Cécilia, la mère de Sole, était encore une femme jeune mais les derniers mois passés presqu’exclusivement à l’hôpital avaient marqué son visage comme si dix années s’étaient écoulées. Ses tempes étaient devenues grises avant l’heure, des rides subtiles étaient apparues autour de sa bouche et ses yeux étaient cernés de violet à cause des longues nuits sans sommeil passées à veiller sur sa fille. Elle n’était plus que l’ombre de la belle femme de jadis, celle qui avait mis au monde sa seule raison de vivre – cette merveilleuse enfant, après le douloureux abandon de son compagnon de l’époque. Quand il a appris qu’elle attendait une petite fille, l’homme avait disparu en quelques mois, en laissant derrière lui une femme désespérée, qui ne serait plus jamais la même.

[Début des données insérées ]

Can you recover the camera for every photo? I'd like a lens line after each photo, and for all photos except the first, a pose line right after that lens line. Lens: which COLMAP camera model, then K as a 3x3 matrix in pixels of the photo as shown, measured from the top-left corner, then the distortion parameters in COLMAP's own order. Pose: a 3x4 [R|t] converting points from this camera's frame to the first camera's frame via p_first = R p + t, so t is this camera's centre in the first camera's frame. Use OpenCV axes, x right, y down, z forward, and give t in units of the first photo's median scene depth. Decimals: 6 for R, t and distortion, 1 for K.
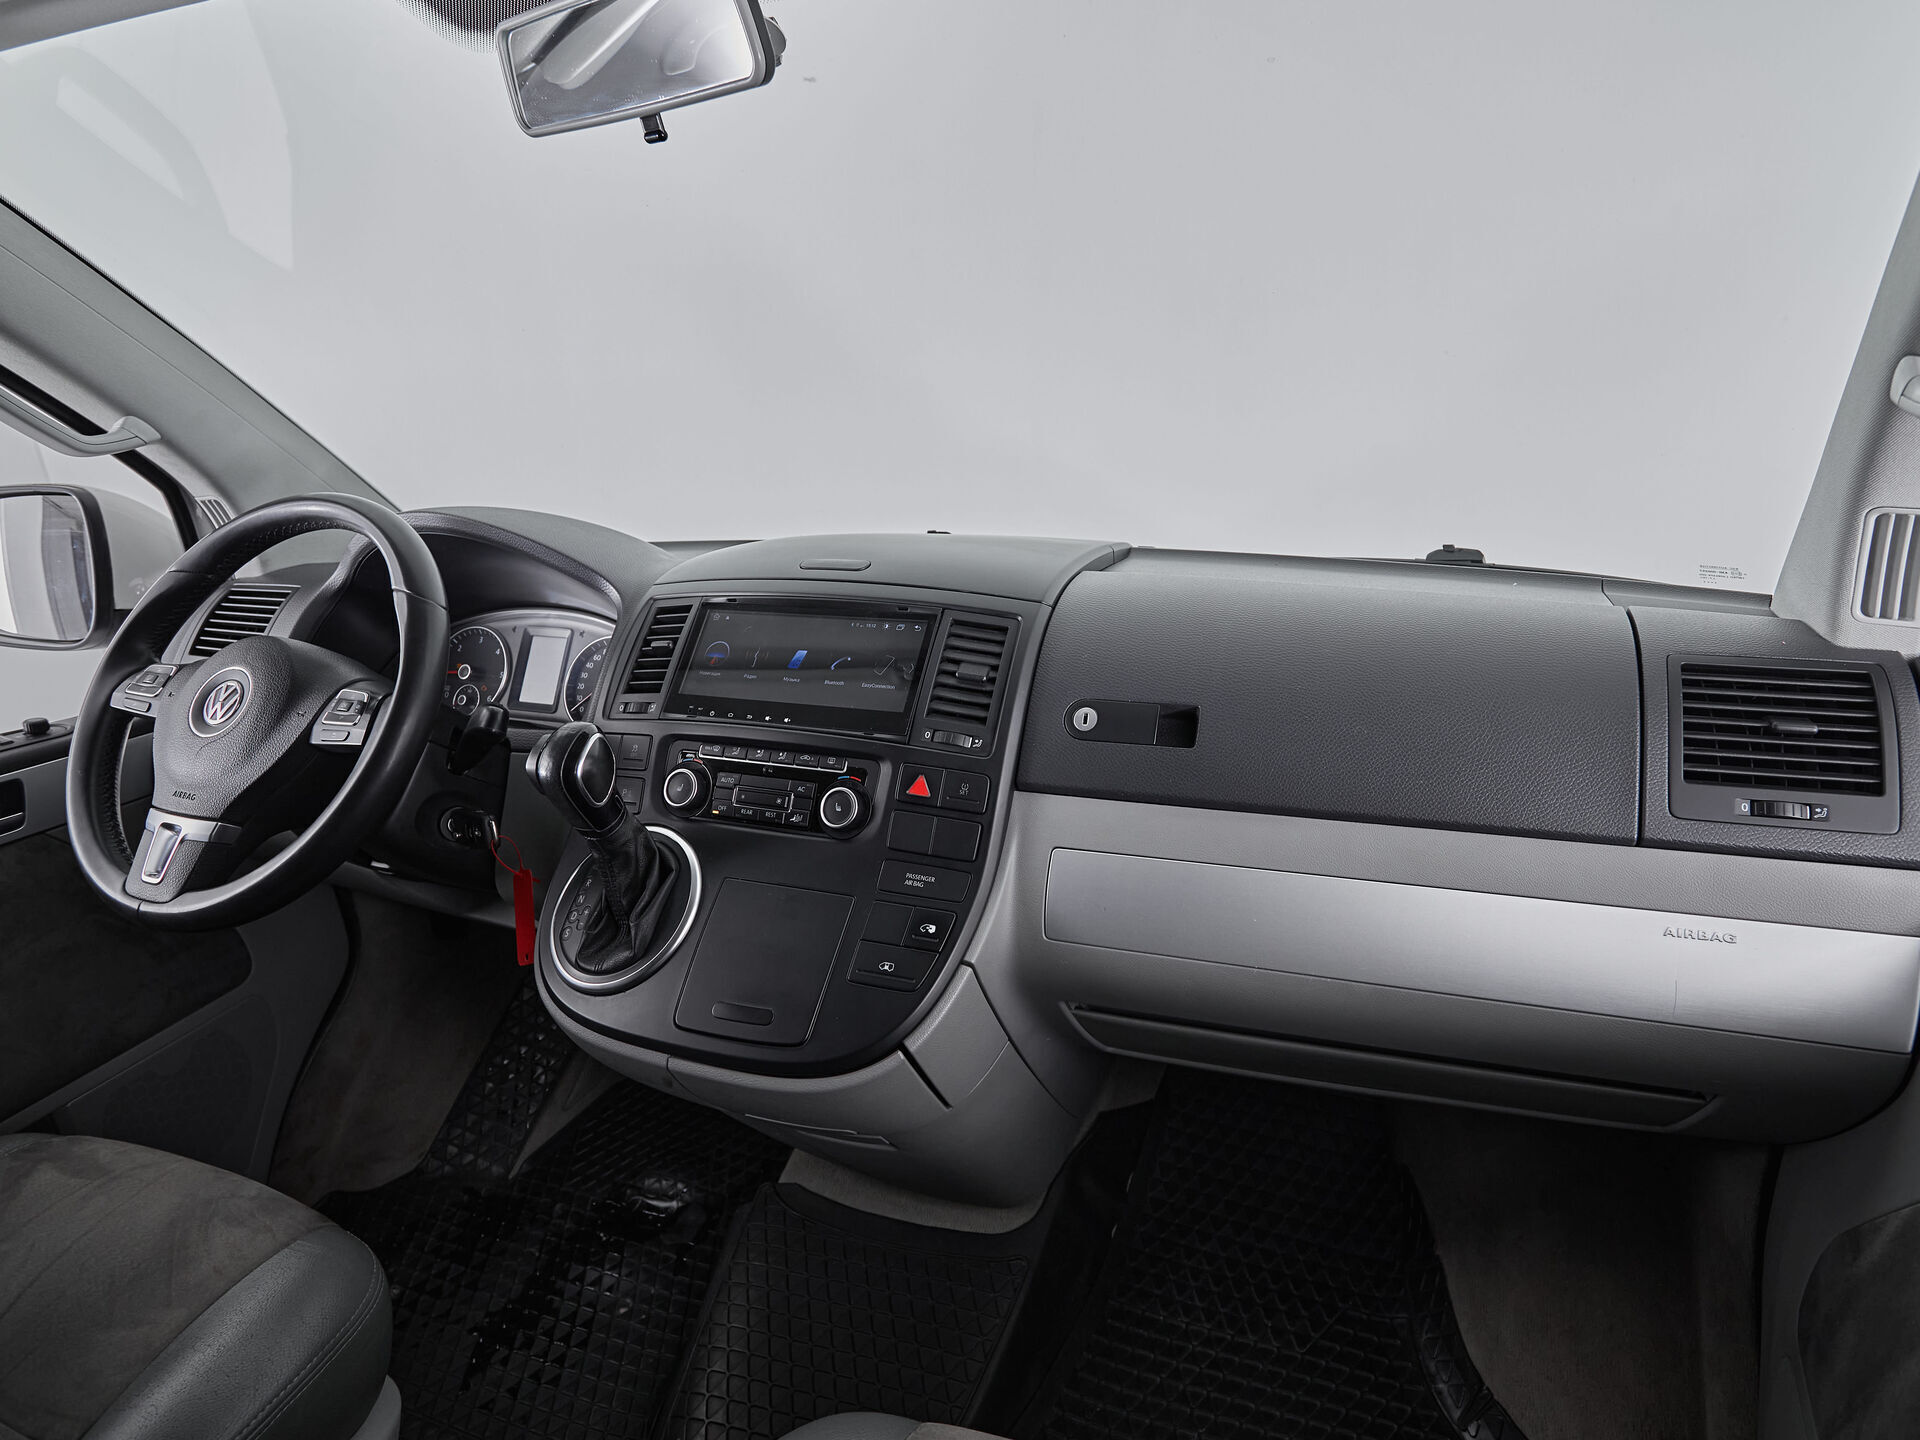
lens RADIAL K [[993.0, 0, 1035.7], [0, 993.0, 735.7], [0, 0, 1]] dist [-0.004814, -0.000661]
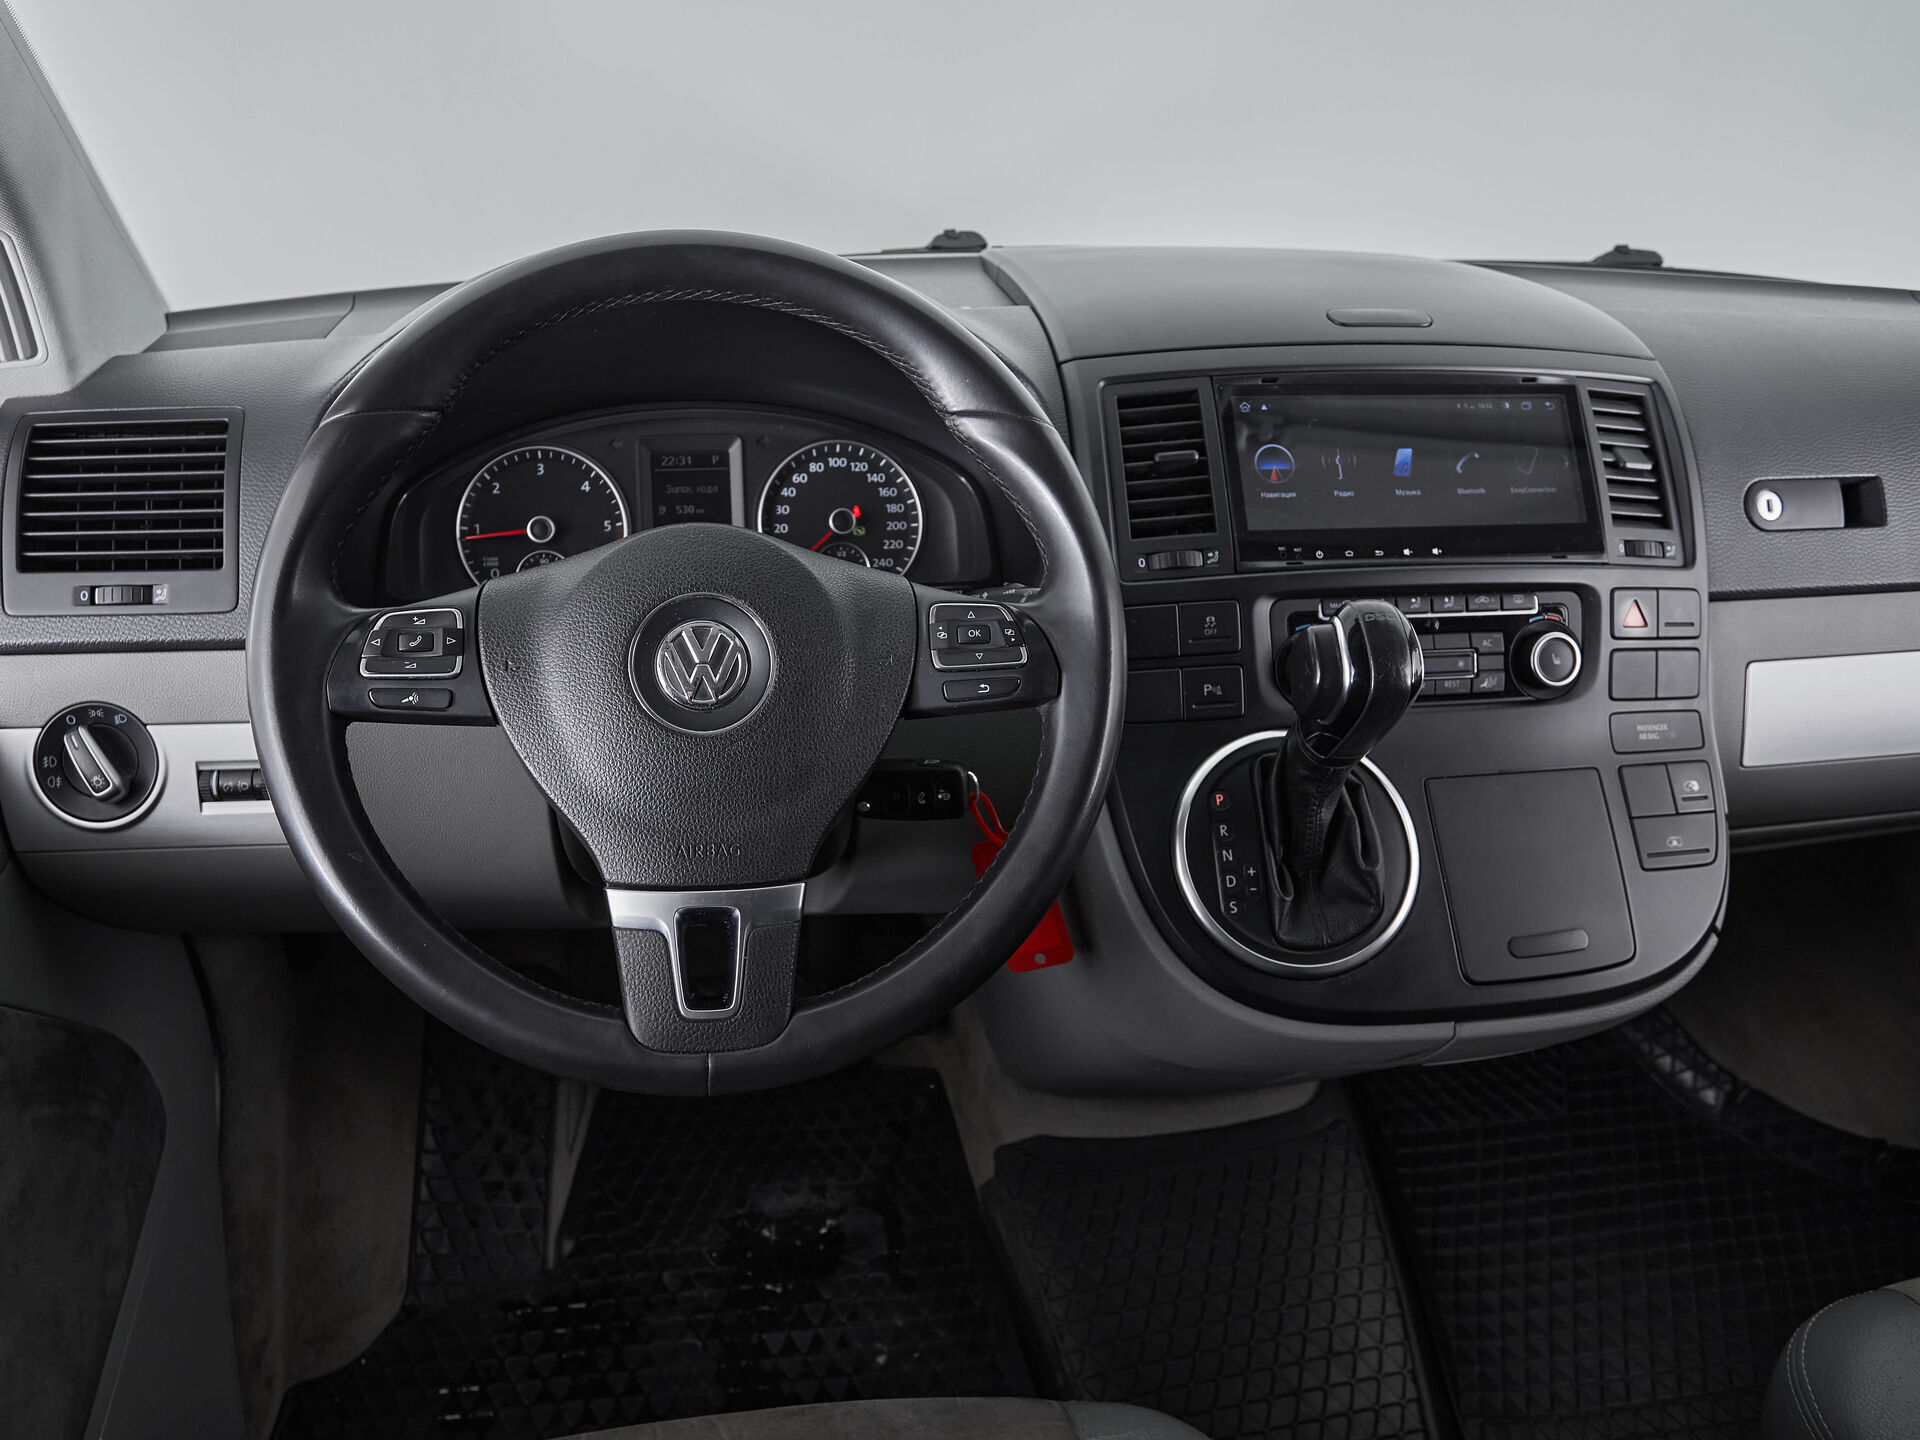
lens RADIAL K [[1253.6, 0, 835.4], [0, 1253.6, 712.0], [0, 0, 1]] dist [-0.079080, 0.044594]
pose [[0.894933, -0.190271, 0.403599, -1.028398], [0.102851, 0.968131, 0.228353, -0.152570], [-0.434186, -0.162850, 0.885981, 0.382145]]
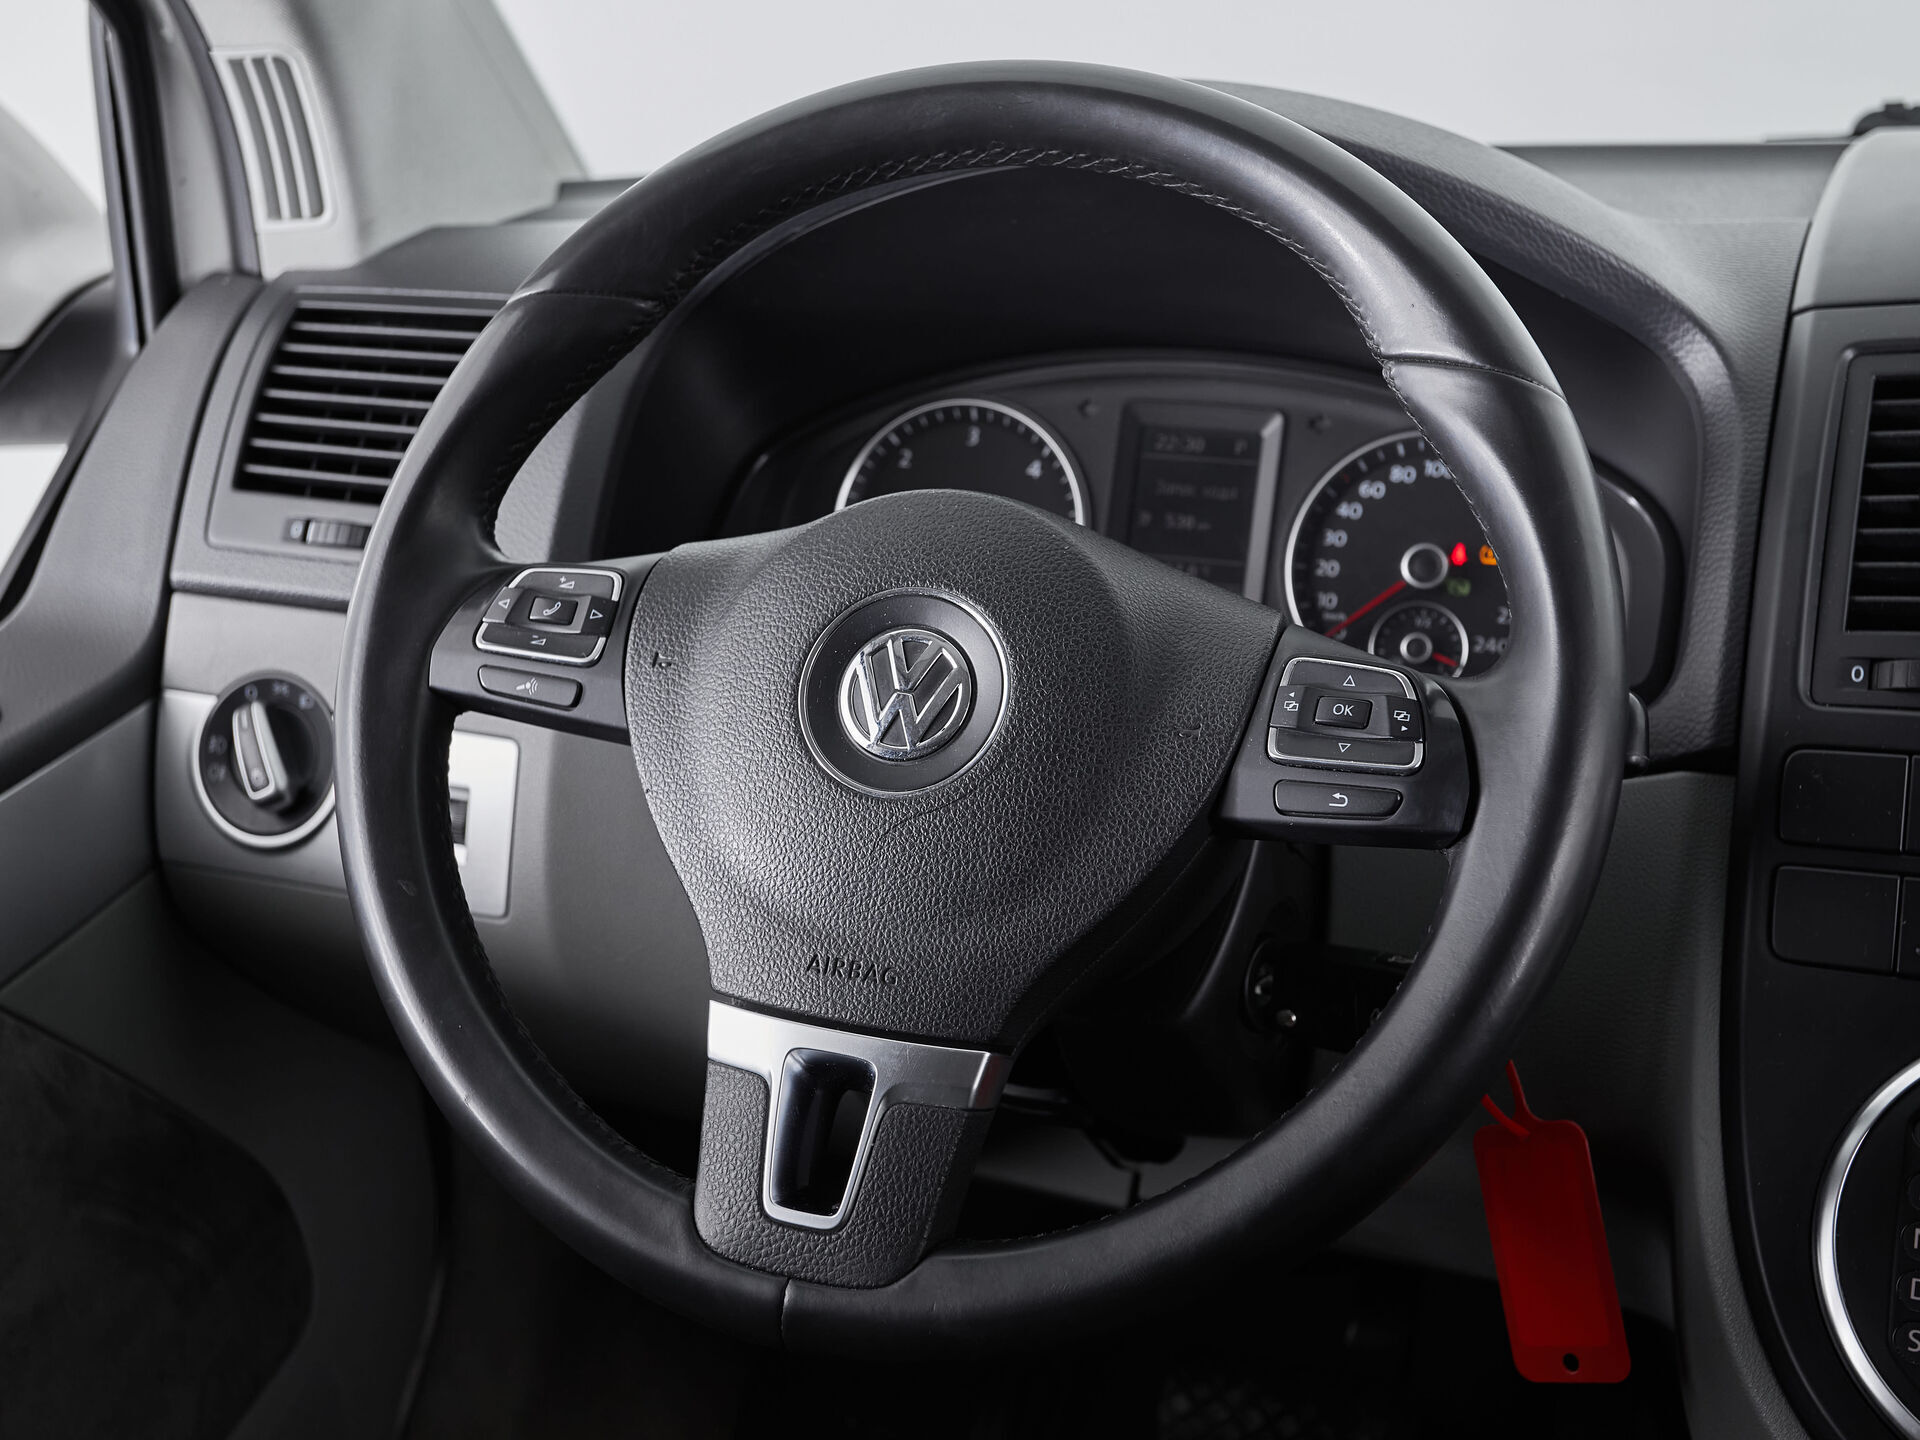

La petite fille avait de minuscules boucles blondes, de grands yeux bleus vifs et curieux, elle souriait tout le temps et chaque fois que Cécilia s’approchait d’elle, elle se sentait pénétrée par une paix et une lumière presque surnaturelles. Elle a su instinctivement qu’elle devait s’appeler Sole : le soleil de sa vie, qui l’aiderait à surmonter tous les problèmes et toutes les angoisses.

Cécilia ne s’était jamais remariée, même si les prétendants ne manquaient pas – une femme comme elle, aux longs cheveux blonds qui tombaient, séducteurs, sur ses épaules et aux yeux agiles, verts comme de fraîches cascades de montagne, ne passait certes pas inaperçue. Mais elle avait préféré protéger ses sentiments et concentrer tout son amour sur sa fille, qui avait eu une enfance heureuse et reçu une excellente éducation, dans les meilleures écoles de Milan.

Sole allait grandir libre comme une mouette et entourée seulement de beauté et d’amour, se jurait Cécilia à elle-même chaque jour, alors qu’elle cumulait trois emplois pour pouvoir lui offrir le confort dont elle avait rêvé pour elle, et pour pouvoir profiter de ses week-ends avec elle.

Grâce à un excellent investissement, elle avait réussi à acheter un petit appartement en Ligurie, à deux pas d’une mer splendide. Mère et fille y avaient passé des moments merveilleux. Sur la plage de la belle Moneglia, dont le nom en génois ancien (et en latin) signifie « joyau », Sole avait fait appris ce qu’était le bonheur. Le bonheur le plus pur, le plus simple et le plus insouciant.

Quelques années plus tard, Cécilia avait souhaité élargir la famille. Comme elle avait réussi à ouvrir deux restaurants dans la région de Milan et que sa situation économique s’était nettement améliorée, elle avait demandé à adopter une petite fille.

Jameia avait survécu à un terrible accident en mer : ses parents s’étaient noyés alors qu’ils cherchaient à fuir le régime oppressif de leur Libye natale, dans un bateau trop chargé pour ne pas risquer de sombrer, une terrible nuit de tempête en Méditerranée qui marqua tristement le destin du pays. Presque deux mille personnes périrent, très peu furent sauvées. Ce fut l’une des plus grandes tragédies libyennes, mais l’enfant d’un an a été miraculeusement retrouvée vivante, accrochée à sa mère morte et méconnaissable, dans les entrailles du petit bateau.